Rowing Has Given
Purpose and Passion To My Life
By Jeffrey M. Bowen
Rowing your boat gently down the stream, merrily finding
that life is but a dream, suggests that oars offer lessons about life as much as
propulsion. I have learned that pulling your weight by
rowing is truly one of the best ways to go.
Motor craft make a racket, and you cannot always count on sails to move
your boat.
As a kid I used to spend summer vacation time on Chebeague Island
in Maine
where fishing boats had to be moored offshore so they wouldn’t go aground on
low tide. Getting out to the anchored
boat required rowing there in a dinghy.
My dad knew it would benefit him to teach me to master the oars at an
early age.
I loved it and
learned to pull forward, push backward, and even pull one oar and push the
other to turn around. Later I earned a
Boy Scout merit badge by learning how to paddle a canoe every which way, and
how to scull from the stern when you had only one oar. Out on the water, urgent paddling and sculling
became necessary when my dad’s outboard motor died, which it frequently did.
On Lake Winnipesaukee in New Hampshire , Harvard and Yale reportedly
rowed against each other 1853. This was one
of the earliest American intercollegiate crew races of its kind. Nearby, more than a century later, I too
became fascinated by an amazing craft designed for competition and speed.

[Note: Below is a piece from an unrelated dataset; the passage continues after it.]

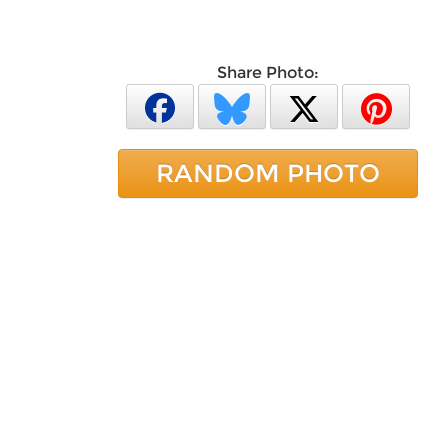
Share Photo:
RANDOM PHOTO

My brother-in-law purchased a used single shell from Harvard
and launched it at the family’s Lake
Winnesquam cottage. Constructed of beautifully varnished laminated
wood, the craft acted like a slippery knitting needle in the water. Your seat moved on a track as you stroked
with your arms and pushed with your legs.
I had to learn certain things fast. First, to avoid tipping over, hold the oars
locked together and submerged while you inch into the tipsy craft; second, pull
the oars evenly or you will catch a crab – that is, catch one oar in the water
and get punched in the stomach with its handle; third, feather the oars, which
means rotate the oars flat when you pull them out of the water to reduce wind
resistance. Finally, it helps to have
calm water and about half a mile to turn around.
The rhythm of quietly shooting across the water while
stretching every muscle created an indelible memory. When a whole team of eight rowers achieves
the coordination and power to move their craft in flawless synchrony, it
becomes a heavenly experience. Legendary
shell builder George Pocock described team rowing as “a symphony in motion. It
touches…your soul.”
My son experienced this sort of passion in the 1990s on crew
at Marist College
in Poughkeepsie . He also discovered the agony of
training. Hours were spent on a rowing
machine called an ergometer. I was
reminded of this recently when the Buffalo News described an “ergatta” in which
athletes competed on ergometers at the West Side Rowing Club while their rates
were measured by computer.
Meanwhile, I keep in shape on a more traditional rowing
machine. To date I have pulled more than
50,000 strokes. Although I have never
moved forward an inch, I daydream about rowing on Lake Winnesquam . Often the dream is not about racing shells,
but about the night I rowed my girlfriend out on the lake under a canopy of
stars, and told her why it was the perfect time to kiss me. She agreed.
Many years later, we are still rowing gently downstream.